1065 is not CFOP. That would be Cross-3/4 F2L-ZBF2L-ZBLL = C3ZZ? 



qqwref said:


> A cube can be solved from any state in 20 moves or less, although it hasn't been proven yet.


Which makes it a conjecture instead of a fact. And his essay title clearly says Rubik's Cube Statistics and Facts.



qqwref said:


> CFOP doesn't have 138 algs unless you use algorithmic F2L which nobody does anymore.
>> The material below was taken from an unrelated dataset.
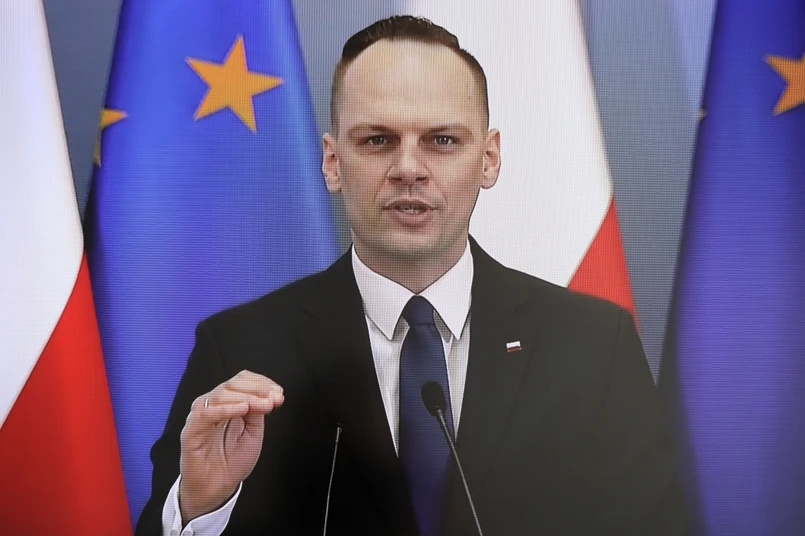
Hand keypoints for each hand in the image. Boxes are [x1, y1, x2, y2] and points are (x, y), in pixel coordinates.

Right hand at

I understand my A perms and U perms (all 3 versions: optimal, RU and MU) and H perm and a whole lot of other OLL/CxLL/ELL algs intuitively, does that mean I'm using fewer algs than everyone else? IMHO, sometimes there really isn't a clear distinction between an intuitive sequence and an algorithmic sequence, I mean, speedcubing has come so far that intuition is already as braindead as meaningless algorithms.



qqwref said:


> I mean, the pinky's the weakest finger on your hand. Personally I use my index and ring fingers (depending on the direction) to do R turns.
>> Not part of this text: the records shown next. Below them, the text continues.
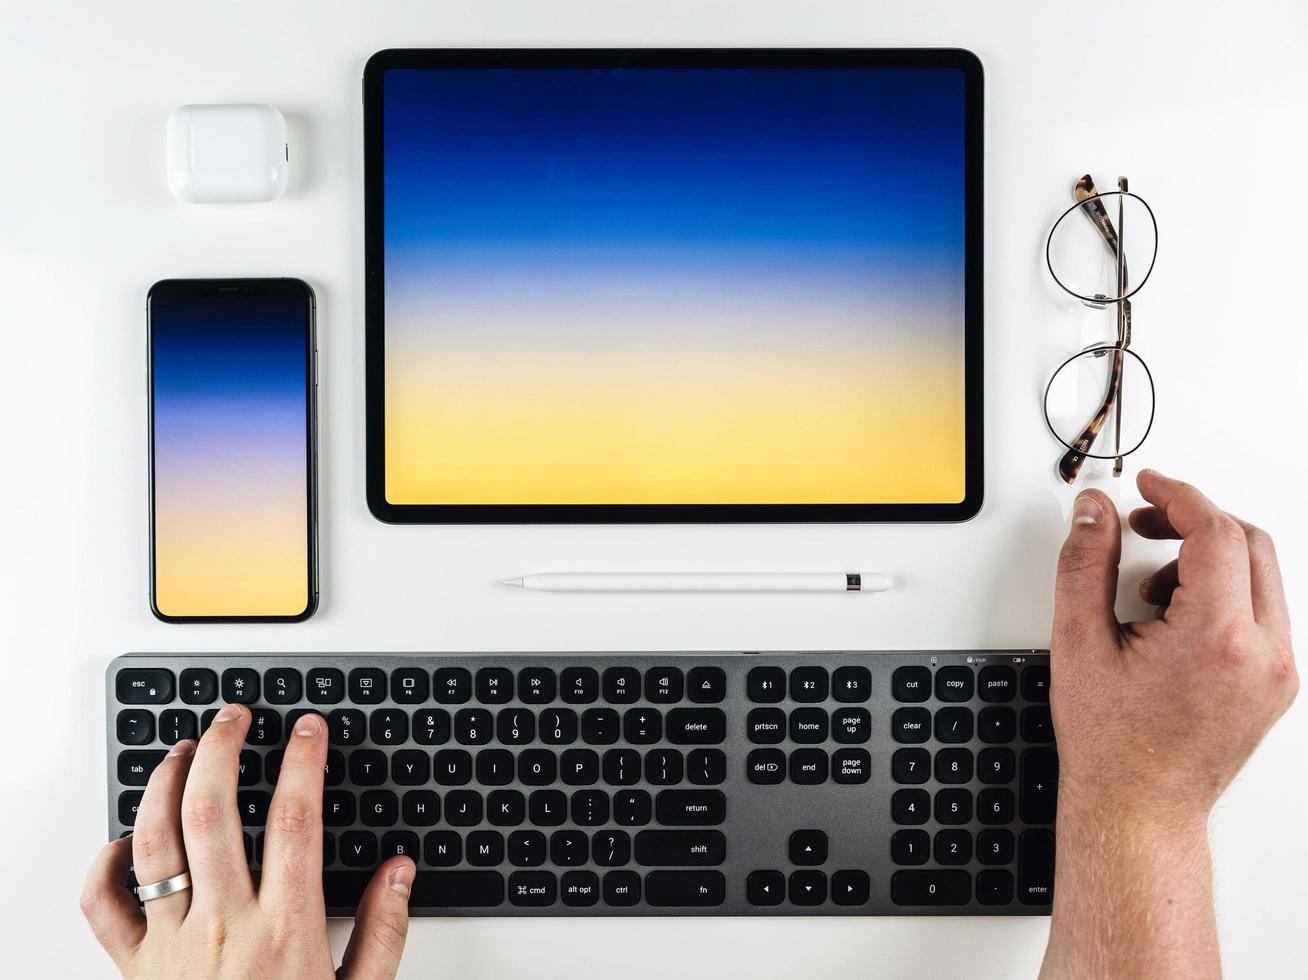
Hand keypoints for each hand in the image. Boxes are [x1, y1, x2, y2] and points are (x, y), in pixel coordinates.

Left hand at [82, 707, 416, 978]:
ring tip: (182, 751)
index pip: (294, 820)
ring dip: (165, 784)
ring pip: (155, 842)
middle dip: (222, 749)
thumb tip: (399, 872)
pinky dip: (105, 862)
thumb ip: (384, 933)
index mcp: (285, 929)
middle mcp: (223, 926)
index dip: (303, 762)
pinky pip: (103, 906)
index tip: (308, 731)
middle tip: (234, 718)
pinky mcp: (133, 968)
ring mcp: (171, 944)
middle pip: (212, 813)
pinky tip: (124, 837)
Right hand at [1052, 468, 1295, 825]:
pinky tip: (1174, 615)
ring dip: (1209, 558)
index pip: (1215, 533)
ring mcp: (1278, 671)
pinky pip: (1262, 611)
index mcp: (1218, 638)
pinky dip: (1223, 593)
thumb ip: (1084, 563)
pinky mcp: (1277, 683)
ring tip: (1150, 585)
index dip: (1178, 496)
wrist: (1139, 808)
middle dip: (1194, 521)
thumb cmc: (1112, 743)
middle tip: (1145, 521)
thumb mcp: (1079, 642)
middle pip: (1249, 544)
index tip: (1148, 485)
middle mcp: (1262, 652)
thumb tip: (1095, 512)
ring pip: (1262, 575)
I find my pinky my strongest finger in terms of force generated:size ratio. Personally I use my pinky and my pinky to do R turns in both directions. I'm not just doing it because it's quick, in fact, I find it much easier to do R/R' with my pinky than with my ring/index fingers.
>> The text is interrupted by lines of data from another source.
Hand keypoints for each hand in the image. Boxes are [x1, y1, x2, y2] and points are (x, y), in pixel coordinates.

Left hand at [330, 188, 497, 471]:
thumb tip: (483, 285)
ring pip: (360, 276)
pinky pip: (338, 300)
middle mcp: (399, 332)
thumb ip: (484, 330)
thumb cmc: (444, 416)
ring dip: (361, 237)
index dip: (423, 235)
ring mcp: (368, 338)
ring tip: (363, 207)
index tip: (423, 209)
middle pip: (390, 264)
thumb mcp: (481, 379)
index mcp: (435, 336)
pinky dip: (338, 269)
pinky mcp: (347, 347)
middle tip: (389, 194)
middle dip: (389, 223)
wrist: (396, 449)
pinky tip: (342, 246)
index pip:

Some things are just subjective


----------



## qqwref (Jun 10, 2009)

blah said:


> qqwref said:
> 
> 
> > CFOP doesn't have 138 algs unless you use algorithmic F2L which nobody does anymore.
> ...


I'm not one of those people who thinks understanding an algorithm makes it not an algorithm. (Understanding an algorithm just means you are using it to its full potential.) However, I do think an algorithm has to be a sequence that you've set out and learned. If your strategy for F2L is basically "put the corner and edge together, then insert it", like mine is, then it's not really correct to call it an algorithm. I do use actual algorithms for a few F2L cases, but you could very well do those inefficiently and completely using intuition. You wouldn't say "a 2x2x2 block has thousands of algorithms", would you? It's just pairing up pieces, and the number of ways you can pair them up is pretty much irrelevant. Anyway, the essay counted 40ish algs for F2L, and I just don't think that's accurate if you didn't start off learning F2L by spamming algs.



blah said:


> qqwref said:
> 
> 
> > I mean, the pinky's the weakest finger on your hand. Personally I use my index and ring fingers (depending on the direction) to do R turns.
> ...


That's probably because you have done a lot of OH cubing, and thus your pinky is much stronger than it would be otherwise. The pinky literally IS the weakest finger in the hand (naturally) in terms of strength, although it does have a much larger range of movement than the ring finger.


----------



## blah (Jun 10, 2009)

qqwref said:


> I'm not one of those people who thinks understanding an algorithm makes it not an algorithm. (Understanding an algorithm just means you are using it to its full potential.)



Ah. Nice 



qqwref said:


> I just don't think that's accurate if you didn't start off learning F2L by spamming algs.


I did, actually  Understood the algs later


----------